WHAT TO WORK ON
Nothing but the lines below from the one containing "Sicherungskasten 6-fach" through the one containing "similar em outra" should appear in the answer, exact and without pictures.
--- INPUT MATERIAL ---
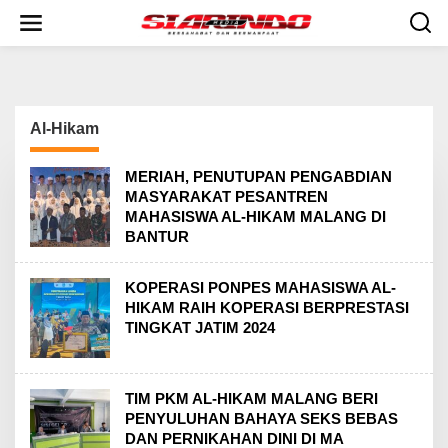
S
k
i
p
t
o
c
Al-Hikam
o
n
t
MERIAH, PENUTUPAN PENGABDIAN
e
MASYARAKAT PESANTREN
n
MAHASISWA AL-HIKAM MALANG DI
t
BANTUR
KOPERASI PONPES MAHASISWA AL-
HIKAM RAIH KOPERASI BERPRESTASI
TINGKAT JATIM 2024
TIM PKM AL-HIKAM MALANG BERI
PENYULUHAN BAHAYA SEKS BEBAS
DAN PERNIKAHAN DINI DI MA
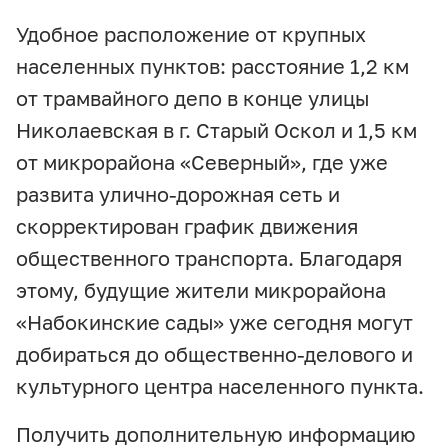
Удобное расположение от крупных
населенных пунктов: расстояние 1,2 км
от трамвайного депо в конце улицы
Николаевская в г. Старый Оскол и 1,5 км
от микрорайона «Северный», где уже
развита улично-дорожная сеть и
скорректирован график движения
общественного транспорта. Благодаря
этому, будущие жители микрорайона
«Набокинские сады» уже сегодня могут
добираться до общественно-делового и
культурного центра населенного пункта.
Получить дополнительную информацию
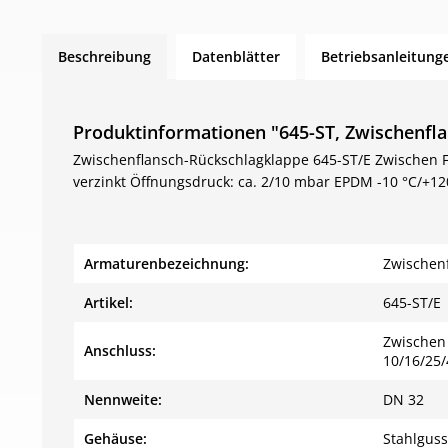
Beschreibung
Datenblätter
Betriebsanleitung
Produktinformationen "645-ST, Zwischenfl
Zwischenflansch-Rückschlagklappe 645-ST/E Zwischen Fl
verzinkt Öffnungsdruck: ca. 2/10 mbar EPDM -10 °C/+12
Armaturenbezeichnung:
Zwischen
Artikel:
645-ST/E
Zwischen 
Anschluss:
10/16/25/
Nennweite:
DN 32
Gehäuse:
Stahlguss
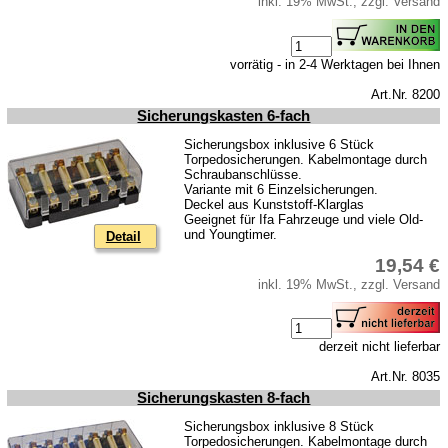
inkl. 19% MwSt., zzgl. Versand
vorrätig - in 2-4 Werktagen bei Ihnen
Art.Nr. 8200
Sicherungskasten 6-fach
Sicherungsbox inklusive 6 Stück
Torpedosicherungen. Kabelmontage durch
Schraubanschlüsse.
Variante mit 6 Einzelsicherungen.
Deckel aus Kunststoff-Klarglas
Geeignet für Ifa Fahrzeuge und viele Old-
und Youngtimer.
Detail
19,54 €
inkl. 19% MwSt., zzgl. Versand
derzeit nicht lieferbar
Art.Nr. 8035
Sicherungskasten 8-fach
Sicherungsbox inklusive 8 Stück
Torpedosicherungen. Kabelmontage durch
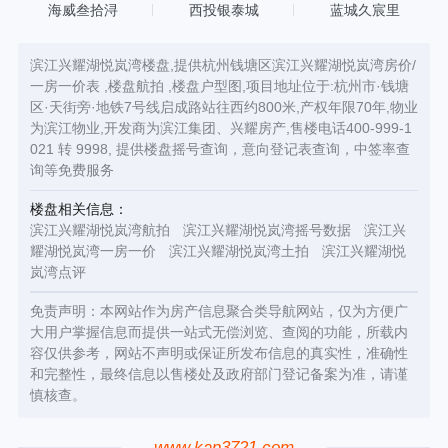
海威叁拾浔
西投银泰城
蓝城久宸里
滨江兴耀湖悦岚湾楼盘,提供杭州钱塘区滨江兴耀湖悦岚湾房价/
一房一价表 ,楼盘航拍 ,楼盘户型图,项目地址位于:杭州市·钱塘
区·天街旁·地铁7号线启成路站往西约800米,产权年限70年,物业
为滨江物业,开发商为滨江集团、兴耀房产,售楼电话400-999-1
021 转 9998, 提供楼盘摇号查询，意向登记表查询，中签率查
询等免费服务
楼盘相关信息：
滨江兴耀湖悦岚湾航拍
滨江兴耀湖悦岚湾摇号数据
滨江兴
耀湖悦岚湾一房一价
滨江兴耀湖悦岚湾土拍
滨江兴耀湖悦
岚湾点评
免责声明：本网站作为房产信息聚合类导航网站，仅为方便广
大用户掌握信息而提供一站式无偿浏览、查阅的功能，所载内
容仅供参考，网站不声明或保证所发布信息的真实性，准确性
和完整性，最终信息以售楼处及政府部门登记备案为准，请谨
慎核查。
www.kan3721.com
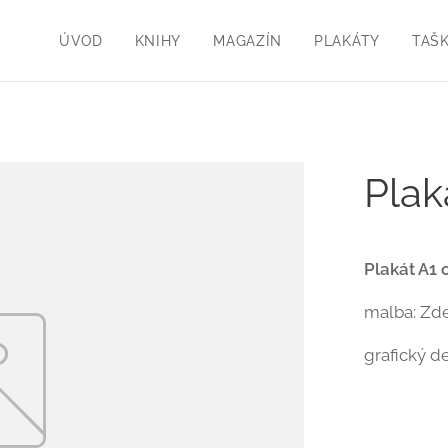
ÚVOD
KNIHY
MAGAZÍN
PLAKÁTY
TAŠ
Plak
Plakát A1 
malba: Zd
grafický d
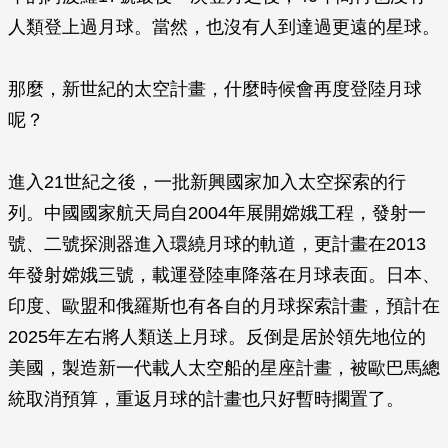
人類登上過月球。當然，也沒有人到達過更遠的星球。
那麼，新世紀的太空計畫，什麼時候會再度登陸月球
呢？
進入21世紀之後，一批新興國家加入太空探索的行
列。中國國家航天局自2004年展開嫦娥工程，發射一
號、二號探測器進入環繞月球的軌道，更計畫在2013
年發射嫦娥三號，載運登陸車降落在月球表面。日本、
印度、歐盟和俄羅斯也有各自的月球探索計畫，預計在
2025年左右將人類送上月球。反倒是居於領先地位的
美國，製造新一代載人太空船的星座計畫，被歐巴馬總
統取消預算，重返月球的計畫也只好暫時擱置了。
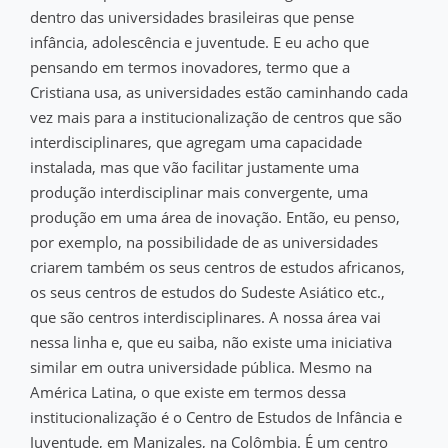
dentro das universidades brasileiras que pense
infância, adolescência e juventude. E eu acho que
pensando em termos inovadores, termo que a
Cristiana usa, as universidades estão caminhando cada
vez mais para a institucionalização de centros que são
interdisciplinares, que agregam uma capacidade
instalada, mas que vão facilitar justamente uma
produção interdisciplinar mais convergente, uma
produção em uma área de inovação. Então, eu penso,
por exemplo, na possibilidade de as universidades
criarem também os seus centros de estudos africanos,
os seus centros de estudos do Sudeste Asiático etc.,
que são centros interdisciplinares. A nossa área vai
nessa linha e, que eu saiba, não existe uma iniciativa
similar em outra universidade pública. Mesmo na
América Latina, o que existe em termos dessa
institucionalização é o Centro de Estudos de Infância e
Juventude, em Manizales, na Colômbia. É um centro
---
ANSWER TO THIS TASK
Sicherungskasten 6-fach
Sicherungsbox inklusive 6 Stück
Torpedosicherungen. Kabelmontage durch
Schraubanschlüsse.
Variante mit 6 Einzelsicherungen.
Deckel aus Kunststoff-Klarglas
Geeignet für Ifa Fahrzeuge und viele Old-
und Youngtimer.
Detail
19,54 €
inkl. 19% MwSt., zzgl. Versand
derzeit nicht lieferbar
Art.Nr. 8035
Sicherungskasten 8-fach
Sicherungsbox inklusive 8 Stück
Torpedosicherungen. Kabelmontage durch
海威叁拾浔
西投银泰城
蓝城久宸里
滨江兴耀湖悦岚湾楼盘,提供杭州钱塘区滨江兴耀湖悦岚湾房价/
一房一价表 ,楼盘航拍 ,楼盘户型图,项目地址位于:杭州市·钱塘
区·天街旁·地铁7号线启成路站往西约800米,产权年限70年,物业
为滨江物业,开发商为滨江集团、兴耀房产,售楼电话400-999-1
021 转 9998, 提供楼盘摇号查询，意向登记表查询，中签率查
询等免费服务
楼盘相关信息：
滨江兴耀湖悦岚湾航拍
滨江兴耀湖悦岚湾摇号数据
滨江兴
耀湖悦岚湾一房一价
滨江兴耀湖悦岚湾土拍
滨江兴耀湖悦
岚湾点评
免责声明：本网站作为房产信息聚合类导航网站，仅为方便广
大用户掌握信息而提供一站式无偿浏览、查阅的功能，所载内
容仅供参考，网站不声明或保证所发布信息的真实性，准确性
和完整性，最终信息以售楼处及政府部门登记备案为准，请谨
慎核查。
www.kan3721.com
ÚVOD
KNIHY
MAGAZÍN
PLAKÁTY
TAŠ
Plak
Plakát A1 
malba: Zd
grafický d
人類登上過月球。當然，也沒有人到達過更遠的星球。
那麼，新世紀的太空計畫，什麼時候會再度登陸月球
呢？
進入21世紀之後，一批新興國家加入太空探索的行
列。中國國家航天局自2004年展開嫦娥工程，發射一
號、二號探測器進入環繞月球的軌道，更計畫在2013
年發射嫦娥三號，載運登陸車降落在月球表面。日本、
印度、歐盟和俄羅斯也有各自的月球探索計畫，預計在
2025年左右將人類送上月球。反倒是居於領先地位的
美國，製造新一代載人太空船的星座計畫，被歐巴馬總
統取消預算，重返月球的計畫也只好暫時擱置了。
dentro das universidades brasileiras que pense
infância, adolescência e juventude. E eu acho que
pensando em termos inovadores, termo que a
Cristiana usa, as universidades estão caminhando cada
vez mais para a institucionalização de centros que são
interdisciplinares, que agregam uma capacidade
instalada, mas que vão facilitar justamente uma
produção interdisciplinar mais convergente, uma
produção em uma área de inovação. Então, eu penso,
por exemplo, na possibilidade de as universidades
criarem também os seus centros de estudos africanos,
os seus centros de estudos do Sudeste Asiático etc.,
que são centros interdisciplinares. A nossa área vai
nessa linha e, que eu saiba, não existe uma iniciativa
similar em outra universidade pública. Mesmo na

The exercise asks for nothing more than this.